Выбрать главу

— О пропиленной половице и проломе стены я ничего не знаю, может быть это было в другой камере. Кандалы у меня не свалились, как по вашим словам указано в материалах, а когда меня выводили из камеры, я кандалы поддерживал руками, потому что у смертников на ночь отбирали ремни, на которых поддерживались кандалы; когда я вышел в коридор, я опустил кандалы, они и упали на пол, но не свалились с ног.

— Позовите свидетеля, бывшего помощника Магузу. Вошёл Магуза, он был в штатском платье; давно уже ушёл из тюрьмы и служил где-то на железной дороге.

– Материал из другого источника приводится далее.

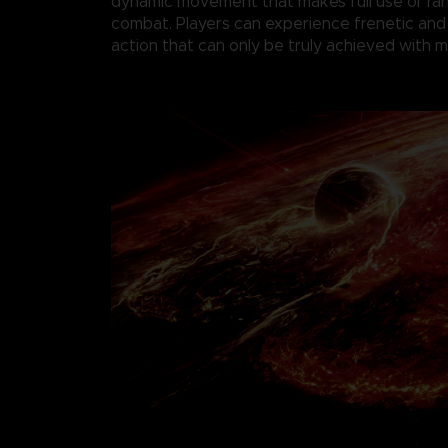
dynamic movement that makes full use of r
combat. Players can experience frenetic and
action that can only be truly achieved with 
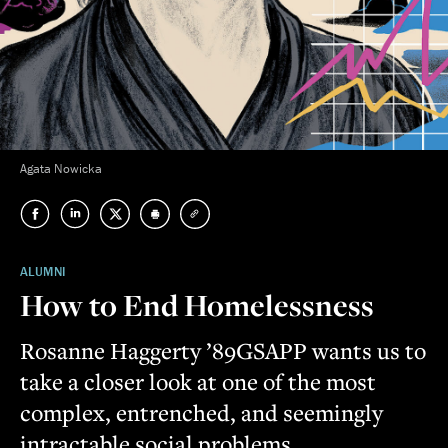
Agata Nowicka
ALUMNI
How to End Homelessness
Rosanne Haggerty ’89GSAPP wants us to
take a closer look at one of the most
complex, entrenched, and seemingly
intractable social problems.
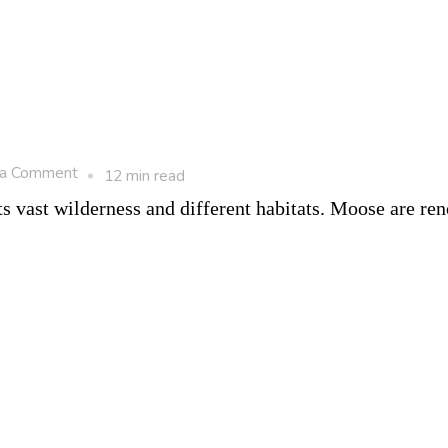
Haven
on
 a Comment
12 min read
8
s vast wilderness and different habitats. Moose are r
Popular
Animals
in
Canada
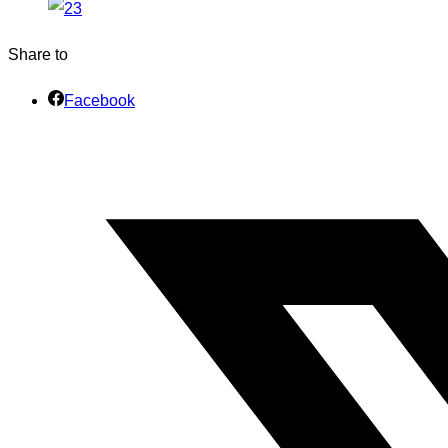
Share to
Facebook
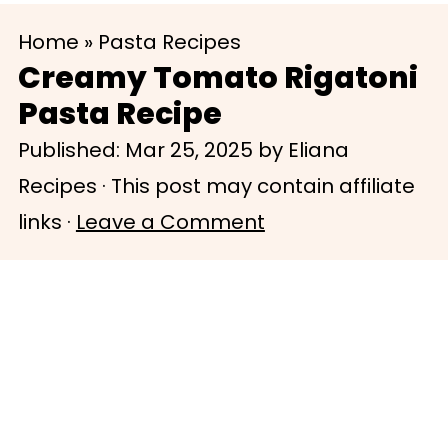
S
S
Home
»
Pasta Recipes
k
k
Creamy Tomato Rigatoni
i
i
Pasta Recipe
p
p
Published:
Mar 25, 2025
by
Eliana
t
t
Recipes
· This post may contain affiliate
o
o
links ·
Leave a Comment
m
p
a
r
i
i
n
m
c
a
o
r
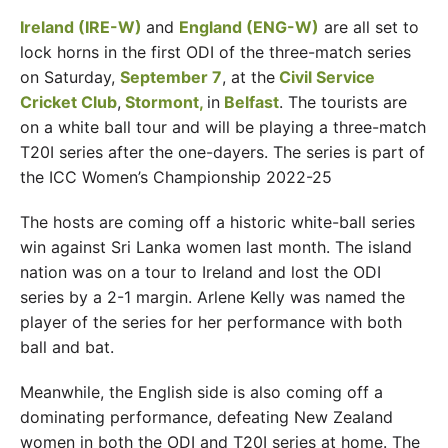
Ireland (IRE-W)
and
England
(ENG-W)
are all set to
lock horns in the first ODI of the three-match series
on Saturday,
September 7
, at the
Civil Service
Cricket Club
,
Stormont,
in
Belfast
. The tourists are
on a white ball tour and will be playing a three-match
T20I series after the one-dayers. The series is part of
the ICC Women’s Championship 2022-25
The hosts are coming off a historic white-ball series
win against Sri Lanka women last month. The island
nation was on a tour to Ireland and lost the ODI
series by a 2-1 margin. Arlene Kelly was named the
player of the series for her performance with both
ball and bat.
Meanwhile, the English side is also coming off a
dominating performance, defeating New Zealand
women in both the ODI and T20I series at home. The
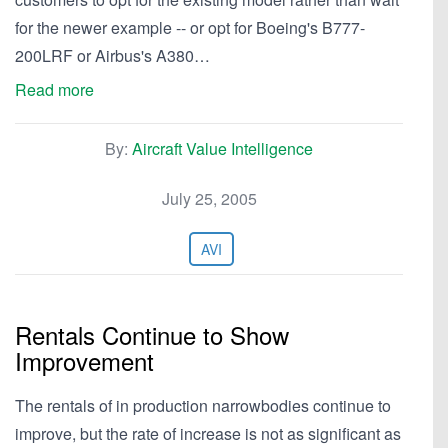
for the newer example -- or opt for Boeing's B777-
200LRF or Airbus's A380…
Read more
By:
Aircraft Value Intelligence
July 25, 2005
AVI
Rentals Continue to Show
Improvement
The rentals of in production narrowbodies continue to
improve, but the rate of increase is not as significant as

— Свидетель, расскажите нам, при каких обстоятельствах вы обнаружили Никифорова в момент обнаружении подкопа?

Магуза в общих чертах рассказал, что он обнаружил в моей и в других камерах, и в конце сказал:

— Когда Никифорова вывели из камеры, у него с ног свалились кандалы.

— Скажите, свидетель, Никифоров был тогда приговорён к смертной казни?

— Да, был приговорён.

— Скажите, у смертников отбирали на ночь ремни от кандалов?

— Да, существовало такое правило: чтобы осуждённый не мог покончить с собой.

— Вы не помните, были тогда у обвиняемого ремни отобраны?

— Да, несомненно, были отобраны.

— А возможно, что когда вывели обвиняемого из камеры, он держал кандалы руками и, выйдя в коридор, он мог опустить кандалы, они упали на пол, а вам показалось, что они свалились?

Магуза задумался и потом неуверенно ответил:

— Допускаю такую возможность.

Что заставило Магузу сказать так, действительно ли он забыл всё, или, не будучи больше связан с тюрьмой, не был заинтересован в моём обвинении.

Остальные защищались, кто как мог. Бессрочники признали себя виновными и отрицали наше участие в побеге.

Получилось так, как мы и предполагали: всех нас срочных, трёх человек, оправдали, а бессрочные получили по три года каторги «по совокупности».

Иркутская тюремная администрация не дала мне засидеться в иркутской тюрьме: не ожидая вручения мне приговора, они с первой же партией выпроводили меня обратно в Александровский централ. Я тоже был доволен. Карцерные перспективы «европеизированных» одиночек мне не улыбались.

Через двое суток я опять был среди своих, в «чертогах» четырнадцатой камеры.

Прошёл слух, что едет новый начальник централа, что Снежков переводится куда-то с повышением. Это известие сильно волновало политическую каторгу: считали, что смена Снежкова является завершением плана тюремной политики начальника главного тюремного управления Сементковского, что мы находимся накануне введения «жёсткого режима».

Новый начальник Никитин по слухам имел от Сементковского директиву «завинтить» Александровский централ.

Никитин до нового назначения служил начальником арестантских рот в Харькове и установил там весьма жёсткий режим. «Роты» были знамениты тем, что там вместо камер были железные решётчатые клетки, в которых помещалось от пяти до десяти человек. В виду отсутствии глухих стен жизнь заключённых протекала на виду не только у надзирателя, но и у всего «населения» рот.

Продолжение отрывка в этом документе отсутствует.